One striking example lies with Google’s exposure notification API for the COVID-19 pandemic. The API was designed to help agencies worldwide track the spread of COVID-19 using their own applications, while keeping user details completely anonymous. It brought Google a great deal of positive publicity.
“Then we found that Google was printing information that was in theory sensitive on the system logs,” said Vallina-Rodriguez.
The system logs are a device’s records, which users can share with the maker in order to help them identify bugs, flag up system crashes and so on. In this case the APIs were recording some surprising data onto the logs, “Like the MAC addresses of the Bluetooth devices that users were discovering, but also whether the user had tested positive or not.”

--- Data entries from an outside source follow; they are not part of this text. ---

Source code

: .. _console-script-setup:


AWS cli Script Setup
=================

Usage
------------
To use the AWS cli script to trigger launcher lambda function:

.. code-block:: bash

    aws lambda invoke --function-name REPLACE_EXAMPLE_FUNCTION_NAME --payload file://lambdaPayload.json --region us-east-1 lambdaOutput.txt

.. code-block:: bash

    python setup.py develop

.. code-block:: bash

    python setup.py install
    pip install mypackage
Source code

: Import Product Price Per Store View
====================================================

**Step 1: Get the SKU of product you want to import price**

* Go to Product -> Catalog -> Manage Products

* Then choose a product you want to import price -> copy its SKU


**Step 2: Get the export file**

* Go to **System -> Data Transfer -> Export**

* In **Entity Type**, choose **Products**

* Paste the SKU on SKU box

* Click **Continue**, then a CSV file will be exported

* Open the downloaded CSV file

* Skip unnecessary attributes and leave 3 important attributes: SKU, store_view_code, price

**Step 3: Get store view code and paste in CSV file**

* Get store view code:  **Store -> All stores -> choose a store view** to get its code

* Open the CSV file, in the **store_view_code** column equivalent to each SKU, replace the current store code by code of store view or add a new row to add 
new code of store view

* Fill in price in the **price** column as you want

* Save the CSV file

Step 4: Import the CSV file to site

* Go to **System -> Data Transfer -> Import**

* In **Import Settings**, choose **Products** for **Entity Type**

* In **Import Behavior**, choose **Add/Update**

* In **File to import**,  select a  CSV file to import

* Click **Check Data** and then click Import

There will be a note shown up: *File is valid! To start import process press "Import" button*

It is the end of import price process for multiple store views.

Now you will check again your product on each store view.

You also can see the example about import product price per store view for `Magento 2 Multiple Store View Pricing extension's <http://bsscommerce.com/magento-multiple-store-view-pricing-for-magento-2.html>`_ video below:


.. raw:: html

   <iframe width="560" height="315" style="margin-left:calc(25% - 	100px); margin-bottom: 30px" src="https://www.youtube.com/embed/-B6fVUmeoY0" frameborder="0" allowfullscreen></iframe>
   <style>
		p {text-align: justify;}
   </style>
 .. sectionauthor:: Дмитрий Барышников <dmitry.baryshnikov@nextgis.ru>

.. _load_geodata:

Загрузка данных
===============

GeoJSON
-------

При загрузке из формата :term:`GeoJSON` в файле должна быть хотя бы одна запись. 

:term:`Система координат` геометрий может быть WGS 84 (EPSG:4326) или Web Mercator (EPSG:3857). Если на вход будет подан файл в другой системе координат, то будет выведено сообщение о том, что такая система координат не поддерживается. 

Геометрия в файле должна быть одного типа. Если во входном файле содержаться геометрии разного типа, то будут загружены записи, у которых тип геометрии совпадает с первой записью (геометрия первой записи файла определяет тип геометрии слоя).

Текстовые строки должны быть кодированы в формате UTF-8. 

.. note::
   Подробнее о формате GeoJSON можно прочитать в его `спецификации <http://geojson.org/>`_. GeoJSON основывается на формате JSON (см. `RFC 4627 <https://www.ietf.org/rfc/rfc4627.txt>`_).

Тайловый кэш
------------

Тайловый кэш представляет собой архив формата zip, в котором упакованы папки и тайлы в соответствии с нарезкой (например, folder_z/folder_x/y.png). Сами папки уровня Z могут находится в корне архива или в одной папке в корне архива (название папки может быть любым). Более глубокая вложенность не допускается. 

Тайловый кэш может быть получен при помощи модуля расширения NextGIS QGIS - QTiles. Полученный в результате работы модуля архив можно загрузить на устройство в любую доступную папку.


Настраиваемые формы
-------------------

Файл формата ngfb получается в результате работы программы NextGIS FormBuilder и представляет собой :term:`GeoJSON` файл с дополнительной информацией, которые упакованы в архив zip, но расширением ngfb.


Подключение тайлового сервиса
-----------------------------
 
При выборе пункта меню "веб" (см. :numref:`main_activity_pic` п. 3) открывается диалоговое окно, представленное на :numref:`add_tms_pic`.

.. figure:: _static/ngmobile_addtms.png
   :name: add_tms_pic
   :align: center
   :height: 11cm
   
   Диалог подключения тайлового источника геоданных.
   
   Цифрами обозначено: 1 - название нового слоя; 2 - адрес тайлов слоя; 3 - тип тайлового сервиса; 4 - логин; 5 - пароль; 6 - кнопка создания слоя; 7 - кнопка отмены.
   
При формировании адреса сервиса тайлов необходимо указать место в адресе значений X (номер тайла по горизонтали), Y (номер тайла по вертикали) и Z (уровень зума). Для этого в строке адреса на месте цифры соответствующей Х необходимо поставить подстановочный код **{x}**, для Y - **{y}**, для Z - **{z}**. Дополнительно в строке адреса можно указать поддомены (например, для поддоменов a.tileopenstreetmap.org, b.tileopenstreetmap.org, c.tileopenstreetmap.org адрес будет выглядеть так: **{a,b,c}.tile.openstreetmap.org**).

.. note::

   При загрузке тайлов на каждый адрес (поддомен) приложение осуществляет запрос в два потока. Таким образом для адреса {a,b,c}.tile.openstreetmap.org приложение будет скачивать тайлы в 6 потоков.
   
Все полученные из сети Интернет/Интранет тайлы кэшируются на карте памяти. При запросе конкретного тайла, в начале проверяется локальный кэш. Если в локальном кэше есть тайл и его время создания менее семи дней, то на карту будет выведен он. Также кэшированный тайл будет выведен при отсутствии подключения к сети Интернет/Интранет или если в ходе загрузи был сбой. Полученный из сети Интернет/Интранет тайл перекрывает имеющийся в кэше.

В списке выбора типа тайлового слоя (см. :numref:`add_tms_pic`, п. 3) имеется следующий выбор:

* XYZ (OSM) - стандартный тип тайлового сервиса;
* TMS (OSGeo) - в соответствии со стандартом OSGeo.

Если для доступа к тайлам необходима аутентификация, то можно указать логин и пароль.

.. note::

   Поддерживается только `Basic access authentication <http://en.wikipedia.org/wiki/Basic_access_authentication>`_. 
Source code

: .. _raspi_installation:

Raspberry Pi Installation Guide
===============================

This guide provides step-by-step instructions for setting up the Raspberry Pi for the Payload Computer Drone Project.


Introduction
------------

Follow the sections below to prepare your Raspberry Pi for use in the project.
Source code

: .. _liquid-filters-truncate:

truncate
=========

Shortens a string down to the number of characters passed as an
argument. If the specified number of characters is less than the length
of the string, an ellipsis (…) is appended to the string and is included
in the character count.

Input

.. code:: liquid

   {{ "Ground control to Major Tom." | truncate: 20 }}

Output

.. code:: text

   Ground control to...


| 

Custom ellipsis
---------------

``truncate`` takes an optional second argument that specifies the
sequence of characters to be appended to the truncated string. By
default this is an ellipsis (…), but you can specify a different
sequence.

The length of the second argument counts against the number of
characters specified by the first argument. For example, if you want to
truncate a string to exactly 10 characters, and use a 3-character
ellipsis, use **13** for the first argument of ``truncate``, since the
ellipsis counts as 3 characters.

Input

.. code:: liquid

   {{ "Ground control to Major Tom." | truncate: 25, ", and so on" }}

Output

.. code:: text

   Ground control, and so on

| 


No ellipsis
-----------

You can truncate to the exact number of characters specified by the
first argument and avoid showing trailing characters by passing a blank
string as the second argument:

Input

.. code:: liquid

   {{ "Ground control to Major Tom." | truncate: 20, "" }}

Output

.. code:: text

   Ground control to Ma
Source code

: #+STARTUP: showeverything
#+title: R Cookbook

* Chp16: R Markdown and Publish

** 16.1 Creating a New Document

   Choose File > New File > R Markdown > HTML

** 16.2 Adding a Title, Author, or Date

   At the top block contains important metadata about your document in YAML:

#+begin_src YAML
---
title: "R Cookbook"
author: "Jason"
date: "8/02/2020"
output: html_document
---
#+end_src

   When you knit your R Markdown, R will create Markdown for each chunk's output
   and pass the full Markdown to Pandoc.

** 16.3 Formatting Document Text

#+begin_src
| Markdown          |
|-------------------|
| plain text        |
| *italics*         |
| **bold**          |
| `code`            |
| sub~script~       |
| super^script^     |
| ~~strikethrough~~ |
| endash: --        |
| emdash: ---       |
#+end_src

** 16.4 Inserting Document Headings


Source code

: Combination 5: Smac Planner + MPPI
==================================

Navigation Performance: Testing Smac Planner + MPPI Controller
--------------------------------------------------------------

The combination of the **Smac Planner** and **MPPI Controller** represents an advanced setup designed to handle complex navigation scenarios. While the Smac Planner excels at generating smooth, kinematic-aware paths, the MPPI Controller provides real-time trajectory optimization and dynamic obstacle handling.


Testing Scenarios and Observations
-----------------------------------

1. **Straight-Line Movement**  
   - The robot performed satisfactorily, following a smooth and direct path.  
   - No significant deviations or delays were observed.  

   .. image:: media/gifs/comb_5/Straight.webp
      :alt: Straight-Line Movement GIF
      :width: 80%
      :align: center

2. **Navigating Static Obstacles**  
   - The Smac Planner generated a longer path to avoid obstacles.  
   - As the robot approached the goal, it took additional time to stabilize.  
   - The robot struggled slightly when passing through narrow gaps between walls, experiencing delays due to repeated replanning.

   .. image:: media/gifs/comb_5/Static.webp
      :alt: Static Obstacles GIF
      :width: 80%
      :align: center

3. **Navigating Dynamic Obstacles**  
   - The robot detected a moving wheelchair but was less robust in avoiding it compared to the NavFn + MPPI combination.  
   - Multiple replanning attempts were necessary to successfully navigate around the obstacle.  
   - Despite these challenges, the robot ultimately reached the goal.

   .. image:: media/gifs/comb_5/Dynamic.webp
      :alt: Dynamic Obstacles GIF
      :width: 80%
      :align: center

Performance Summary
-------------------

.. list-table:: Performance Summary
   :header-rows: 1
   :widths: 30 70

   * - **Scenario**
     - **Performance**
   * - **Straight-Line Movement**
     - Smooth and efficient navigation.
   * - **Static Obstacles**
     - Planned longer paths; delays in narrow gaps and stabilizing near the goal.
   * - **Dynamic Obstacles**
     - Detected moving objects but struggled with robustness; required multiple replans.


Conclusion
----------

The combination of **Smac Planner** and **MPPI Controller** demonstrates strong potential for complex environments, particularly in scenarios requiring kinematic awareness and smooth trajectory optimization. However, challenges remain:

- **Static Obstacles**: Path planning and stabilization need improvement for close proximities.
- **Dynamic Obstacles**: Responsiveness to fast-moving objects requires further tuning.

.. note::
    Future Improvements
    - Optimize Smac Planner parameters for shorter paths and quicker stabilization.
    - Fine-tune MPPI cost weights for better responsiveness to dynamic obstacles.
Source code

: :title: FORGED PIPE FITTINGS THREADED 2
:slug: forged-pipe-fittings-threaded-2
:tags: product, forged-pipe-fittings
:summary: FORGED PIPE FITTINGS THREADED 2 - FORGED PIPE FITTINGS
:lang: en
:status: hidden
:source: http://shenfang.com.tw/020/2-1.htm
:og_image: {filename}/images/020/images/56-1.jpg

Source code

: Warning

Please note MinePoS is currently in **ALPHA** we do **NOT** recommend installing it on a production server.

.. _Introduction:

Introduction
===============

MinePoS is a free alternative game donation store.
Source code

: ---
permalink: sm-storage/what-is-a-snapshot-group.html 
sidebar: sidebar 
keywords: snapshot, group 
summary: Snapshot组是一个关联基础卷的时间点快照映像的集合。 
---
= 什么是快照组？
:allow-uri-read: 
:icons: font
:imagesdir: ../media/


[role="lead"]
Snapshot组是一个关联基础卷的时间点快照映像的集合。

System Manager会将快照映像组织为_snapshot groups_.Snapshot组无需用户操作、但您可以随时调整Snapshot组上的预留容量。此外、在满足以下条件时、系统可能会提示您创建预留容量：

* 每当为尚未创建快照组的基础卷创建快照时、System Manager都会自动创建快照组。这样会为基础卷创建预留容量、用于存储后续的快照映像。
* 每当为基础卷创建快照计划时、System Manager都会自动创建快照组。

“So basically we discovered a major data breach of medical data and the story was… quite interesting,” Vallina-Rodriguez grinned ruefully. “We notified this issue to Google in February 2020”.
The flaw was fixed four months later.
Where Next?
Privacy laws are still very much a new thing for regulators, users, platforms and application developers to be addressing; in part because not all legislation is as easily testable as some of the COPA provisions, but also because it challenges the established economy of much of the internet.
With Meta, Twitter, Google and Amazon all hit by recent legal wrangles relating to their use of personal data, it is clear that there is an appetite not only to curb abuses through regulation but also monitor and enforce the rules.
Meanwhile, a recent international white paper by law firm Gibson Dunn points out that in 2021 China, the UAE, Brazil, Russia, and Switzerland, among others, passed new laws, amendments or implemented regulations paving the way for a new round of significant data privacy regimes.
“It is expected that international authorities will make full use of their new powers in order to apply and enforce their respective data protection legislation in the near future,” the white paper reads.
Moreover, the scope of such legislation might be expanding beyond the use of directly “personal” data such as a name, age or location in a reflection of the fact that much truly valuable information can be drawn from a person’s preferences, behaviour or search.
“Chinese authorities announced the Internet Information Service Algorithmic Recommendation Management Provisions, which will come into force on 1 March 2022,” the paper comments. “These regulations apply to technology such as personalised recommendations, search filters and any algorithms that provide content to users. These regulations cover various services, such as social media platforms and entertainment streaming. The regulations not only apply to the Personal Information Protection Law, but also the Cybersecurity Law, Data Security Law and the Internet Information Services Management Rules for the purpose of promoting national security and public interests.”
It may be surprising to see this legislation originating in China. However, the government is resistant to push back from Big Tech in ways that Western governments aren’t. In this arena we might find that China is a bellwether for legislation elsewhere, as societies around the world adjust to our relatively recent pervasive digital environment.